The boom in e-commerce has changed the logistics sector.

Posted on: July 5, 2022

Clearly the global Covid lockdowns accelerated a transition that was already significantly underway. This transition will have an impact far beyond simple logistics. E-commerce is more than e-retailing where the traditional importer or retailer is the only conduit to the consumer.

E-commerce has revolutionized access to the consumer by opening a direct conduit between the offshore factory and the domestic consumer. This has the potential to turn the entire import market upside down. Any number of factories have developed e-commerce portals that give no indication of their actual location. The consumer is simply unaware that they are buying product from an overseas source. This potentially eliminates the traditional role of the importer and the corresponding margin.

Furthermore, these goods are duty free, avoiding sometime punitive tariffs of over 25% as well as standard tariffs ranging from 2 – 5% which would otherwise be applied to goods from China. Get ready Uncle Sam for this tax cut.

The distribution of the goods may be more complex and more expensive per unit, but the ability for the factory to sell at lower prices and the ability to make much larger profits is huge.


Traditional Model:

  • Importer buys from factory at $50 per unit
  • Importer sells to retailer at $100 per unit
  • Retailer sells to consumer at $200 per unit

Factory Direct Model:

  • Factory price to consumer $150 per unit
  • Factory extra distribution cost $25 per unit
  • Consumer pays $175 per unit
  • Factory makes $100 per unit premium
  • Consumer saves $25 per unit and product is door delivered

-What will be the role of the importer in the future?

It has been the tradition throughout history, that the retailer or importer did market and product research and development, designed product requirements, product enhancements, and branding, styling and minor or major product adaptation for different global markets. If the traditional importer or retailer has been cut out, which party will perform these functions in the future? Is the foreign factory going to perform all of these tasks? How will the foreign factory do marketing in a variety of countries where each one requires a different approach? Will the foreign factory introduce new products? On what basis? How will new products be designed? Will the foreign factory know what each market is looking for?

Case Studies:

The two events depicted here occurred during the pandemic lockdown. The results are not what even a seasoned logistics person would expect. The intersection of direct from factory to consumer creates issues that did not concern us two years ago.

Work instruction >> In the text on e-commerce and logistics, give the part starting at "The boom in" and ending at "to the consumer." again, substituting "freight" for each "logistics".

Page-level text extractions
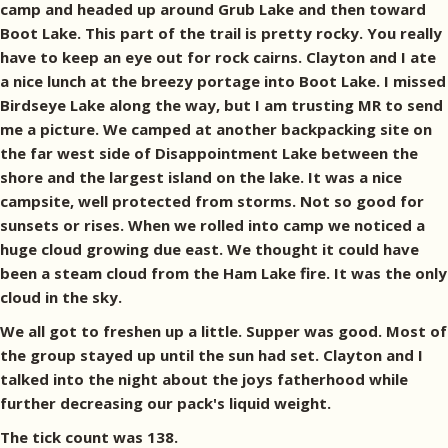
camp and headed up around Grub Lake and then toward
Boot Lake. This part of the trail is pretty rocky. You really
have to keep an eye out for rock cairns. Clayton and I ate
a nice lunch at the breezy portage into Boot Lake. I missed
Birdseye Lake along the way, but I am trusting MR to send
me a picture. We camped at another backpacking site on
the far west side of Disappointment Lake between the
shore and the largest island on the lake. It was a nice
campsite, well protected from storms. Not so good for
sunsets or rises. When we rolled into camp we noticed a
huge cloud growing due east. We thought it could have
been a steam cloud from the Ham Lake fire. It was the only
cloud in the sky.
We all got to freshen up a little. Supper was good. Most of
the group stayed up until the sun had set. Clayton and I
talked into the night about the joys fatherhood while
further decreasing our pack's liquid weight.
The tick count was 138.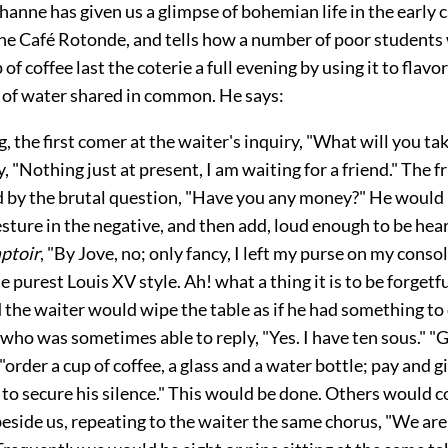
anne has given us a glimpse of bohemian life in the early c
 the Café Rotonde, and tells how a number of poor students
of coffee last the coterie a full evening by using it to flavo
s of water shared in common. He says:
, the first comer at the waiter's inquiry, "What will you tak
y, "Nothing just at present, I am waiting for a friend." The f
ed by the brutal question, "Have you any money?" He would
sture in the negative, and then add, loud enough to be hea
ptoir
, "By Jove, no; only fancy, I left my purse on my conso
the purest Louis XV style. Ah! what a thing it is to be forget
 the waiter would wipe the table as if he had something to 
who was sometimes able to reply, "Yes. I have ten sous." "
"order a cup of coffee, a glass and a water bottle; pay and 
 to secure his silence." This would be done. Others would 
beside us, repeating to the waiter the same chorus, "We are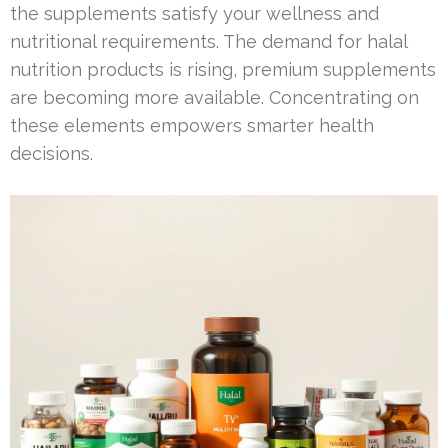
the supplements satisfy your wellness and
nutritional requirements. The demand for halal
nutrition products is rising, premium supplements
are becoming more available. Concentrating on
these elements empowers smarter health
decisions.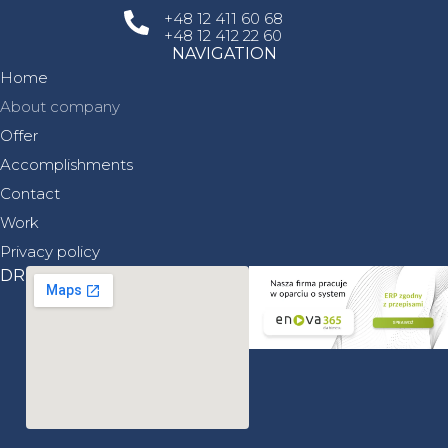
+48 12 411 60 68
Replacing the bottom grate of the combustion
+48 12 412 22 60
chamber along with the piping in the heating
plant area
NAVIGATION
in Częstochowa.
Home
About company
read more
Offer
Accomplishments
Contact
Work
Privacy policy
DRIVE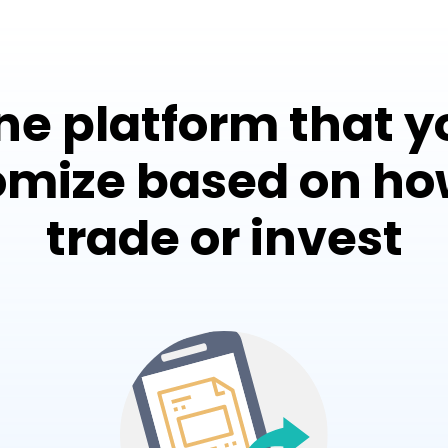
ne platform that y
omize based on ho
trade or invest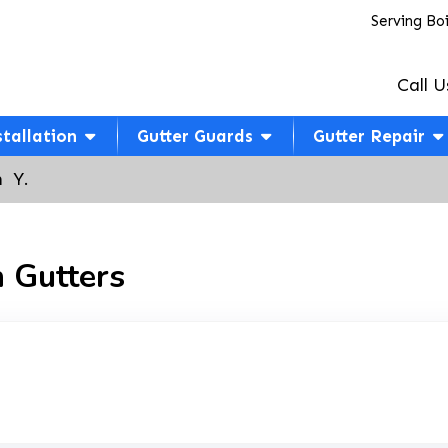
Serving Bo
Call U
stallation
Gutter Guards
Gutter Repair
  Y.
 Gutters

Result for this exercise >>
The boom in e-commerce has changed the freight sector.

Posted on: July 5, 2022

Clearly the global Covid lockdowns accelerated a transition that was already significantly underway. This transition will have an impact far beyond simple freight. E-commerce is more than e-retailing where the traditional importer or retailer is the only conduit to the consumer.